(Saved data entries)

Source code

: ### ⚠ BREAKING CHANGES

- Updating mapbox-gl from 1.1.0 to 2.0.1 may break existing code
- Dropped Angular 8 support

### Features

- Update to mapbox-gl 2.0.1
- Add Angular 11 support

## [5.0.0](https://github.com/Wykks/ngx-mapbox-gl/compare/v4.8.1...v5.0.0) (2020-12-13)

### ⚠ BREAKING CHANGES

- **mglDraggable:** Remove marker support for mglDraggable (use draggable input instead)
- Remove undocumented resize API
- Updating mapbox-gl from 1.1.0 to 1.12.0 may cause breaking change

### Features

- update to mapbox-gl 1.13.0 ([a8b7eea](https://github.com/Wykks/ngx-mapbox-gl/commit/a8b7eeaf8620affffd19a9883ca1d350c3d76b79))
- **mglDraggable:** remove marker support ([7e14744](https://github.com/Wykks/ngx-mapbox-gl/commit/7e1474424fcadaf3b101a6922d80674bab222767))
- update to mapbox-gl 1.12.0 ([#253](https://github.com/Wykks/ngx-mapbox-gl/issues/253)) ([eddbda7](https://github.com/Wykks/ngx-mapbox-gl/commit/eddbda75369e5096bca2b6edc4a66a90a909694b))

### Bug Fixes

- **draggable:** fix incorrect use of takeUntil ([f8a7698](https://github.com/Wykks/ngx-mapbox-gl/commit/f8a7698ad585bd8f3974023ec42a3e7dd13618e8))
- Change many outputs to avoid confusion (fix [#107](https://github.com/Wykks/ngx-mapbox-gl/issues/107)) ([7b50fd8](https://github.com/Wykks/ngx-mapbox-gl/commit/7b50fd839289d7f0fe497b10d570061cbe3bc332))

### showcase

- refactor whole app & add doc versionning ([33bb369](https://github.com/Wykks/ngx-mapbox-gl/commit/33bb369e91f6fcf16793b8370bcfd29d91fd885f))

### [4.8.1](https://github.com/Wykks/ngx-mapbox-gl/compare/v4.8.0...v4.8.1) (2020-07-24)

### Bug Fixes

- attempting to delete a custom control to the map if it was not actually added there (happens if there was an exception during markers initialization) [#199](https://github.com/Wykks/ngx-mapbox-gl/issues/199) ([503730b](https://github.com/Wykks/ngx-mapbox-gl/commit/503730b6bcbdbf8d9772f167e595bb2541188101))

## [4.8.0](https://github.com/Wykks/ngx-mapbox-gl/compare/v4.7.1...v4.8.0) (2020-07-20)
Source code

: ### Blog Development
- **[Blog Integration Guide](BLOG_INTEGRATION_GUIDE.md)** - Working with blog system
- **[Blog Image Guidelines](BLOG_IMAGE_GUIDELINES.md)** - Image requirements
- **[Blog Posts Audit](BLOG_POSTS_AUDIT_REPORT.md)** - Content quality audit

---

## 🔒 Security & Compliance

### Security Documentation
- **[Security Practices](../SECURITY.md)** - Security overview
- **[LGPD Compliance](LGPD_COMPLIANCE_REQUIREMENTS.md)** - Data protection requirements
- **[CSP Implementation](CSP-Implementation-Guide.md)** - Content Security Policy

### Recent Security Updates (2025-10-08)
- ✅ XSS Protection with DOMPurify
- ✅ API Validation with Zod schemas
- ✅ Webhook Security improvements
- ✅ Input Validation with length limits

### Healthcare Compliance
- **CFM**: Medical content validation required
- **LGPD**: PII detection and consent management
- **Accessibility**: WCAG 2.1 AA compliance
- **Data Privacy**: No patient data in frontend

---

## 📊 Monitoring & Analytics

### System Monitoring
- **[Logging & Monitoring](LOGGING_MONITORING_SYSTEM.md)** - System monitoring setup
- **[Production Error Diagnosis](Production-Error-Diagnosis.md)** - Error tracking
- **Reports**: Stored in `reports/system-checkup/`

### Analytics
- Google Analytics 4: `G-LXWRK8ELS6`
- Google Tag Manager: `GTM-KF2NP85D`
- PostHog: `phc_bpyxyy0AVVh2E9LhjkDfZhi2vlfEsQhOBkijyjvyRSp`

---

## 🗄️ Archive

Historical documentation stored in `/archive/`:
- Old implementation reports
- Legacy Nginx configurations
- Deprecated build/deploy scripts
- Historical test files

• _Problem_:
Present every non-blank line of the records above as a single numbered list.

• _Solution_:
1. Source code
2. : ### ⚠ BREAKING CHANGES
3. - Updating mapbox-gl from 1.1.0 to 2.0.1 may break existing code
4. - Dropped Angular 8 support
5. ### Features
6. - Update to mapbox-gl 2.0.1
7. - Add Angular 11 support
8. ## [5.0.0](https://github.com/Wykks/ngx-mapbox-gl/compare/v4.8.1...v5.0.0) (2020-12-13)
9. ### ⚠ BREAKING CHANGES
10. - **mglDraggable:** Remove marker support for mglDraggable (use draggable input instead)
11. - Remove undocumented resize API
12. - Updating mapbox-gl from 1.1.0 to 1.12.0 may cause breaking change
13. ### Features
14. - update to mapbox-gl 1.13.0 ([a8b7eea](https://github.com/Wykks/ngx-mapbox-gl/commit/a8b7eeaf8620affffd19a9883ca1d350c3d76b79))
15. - **mglDraggable:** remove marker support ([7e14744](https://github.com/Wykks/ngx-mapbox-gl/commit/7e1474424fcadaf3b101a6922d80674bab222767))
16. - update to mapbox-gl 1.12.0 ([#253](https://github.com/Wykks/ngx-mapbox-gl/issues/253)) ([eddbda7](https://github.com/Wykks/ngx-mapbox-gl/commit/eddbda75369e5096bca2b6edc4a66a90a909694b))
17. ### Bug Fixes
18. - **draggable:** fix incorrect use of takeUntil ([f8a7698](https://github.com/Wykks/ngx-mapbox-gl/commit/f8a7698ad585bd8f3974023ec42a3e7dd13618e8))
19. - Change many outputs to avoid confusion (fix [#107](https://github.com/Wykks/ngx-mapbox-gl/issues/107)) ([7b50fd8](https://github.com/Wykks/ngx-mapbox-gl/commit/7b50fd839289d7f0fe497b10d570061cbe3bc332))
20. ### showcase
21. - refactor whole app & add doc versionning ([33bb369](https://github.com/Wykks/ngx-mapbox-gl/commit/33bb369e91f6fcf16793b8370bcfd29d91fd885f))
22. ### [4.8.1](https://github.com/Wykks/ngx-mapbox-gl/compare/v4.8.0...v4.8.1) (2020-07-24)
23. ### Bug Fixes
24. - attempting to delete a custom control to the map if it was not actually added there (happens if there was an exception during markers initialization) [#199](https://github.com/Wykks/ngx-mapbox-gl/issues/199) ([503730b](https://github.com/Wykks/ngx-mapbox-gl/commit/503730b6bcbdbf8d9772f167e595bb2541188101))
25. ## [4.8.0](https://github.com/Wykks/ngx-mapbox-gl/compare/v4.7.1...v4.8.0) (2020-07-20)
26. Source code
27. : ### Blog Development
28. - **[Blog Integration Guide](BLOG_INTEGRATION_GUIDE.md)** - Working with blog system
29. - **[Blog Image Guidelines](BLOG_IMAGE_GUIDELINES.md)** - Image requirements
30. - **[Blog Posts Audit](BLOG_POSTS_AUDIT_REPORT.md)** - Content quality audit
31. ---
32. ## 🔒 Security & Compliance
33. ### Security Documentation
34. - **[Security Practices](../SECURITY.md)** - Security overview
35. - **[LGPD Compliance](LGPD_COMPLIANCE_REQUIREMENTS.md)** - Data protection requirements
36. - **[CSP Implementation](CSP-Implementation-Guide.md)** - Content Security Policy
37. ### Recent Security Updates (2025-10-08)
38. - ✅ XSS Protection with DOMPurify
39. - ✅ API Validation with Zod schemas
40. - ✅ Webhook Security improvements
41. - ✅ Input Validation with length limits
42. ### Healthcare Compliance
43. - **CFM**: Medical content validation required
44. - **LGPD**: PII detection and consent management
45. - **Accessibility**: WCAG 2.1 AA compliance
46. - **Data Privacy**: No patient data in frontend
47. ---
48. ## 📊 Monitoring & Analytics
49. ### System Monitoring
50. - **[Logging & Monitoring](LOGGING_MONITORING_SYSTEM.md)** - System monitoring setup
51. - **[Production Error Diagnosis](Production-Error-Diagnosis.md)** - Error tracking
52. - **Reports**: Stored in `reports/system-checkup/`
53. ### Analytics
54. - Google Analytics 4: `G-LXWRK8ELS6`
55. - Google Tag Manager: `GTM-KF2NP85D`
56. - PostHog: `phc_bpyxyy0AVVh2E9LhjkDfZhi2vlfEsQhOBkijyjvyRSp`
57. ---
58. ## 🗄️ Archive
59. Historical documentation stored in `/archive/`:
60. - Old implementation reports
61. - Legacy Nginx configurations
62. - Deprecated build/deploy scripts
63. - Historical test files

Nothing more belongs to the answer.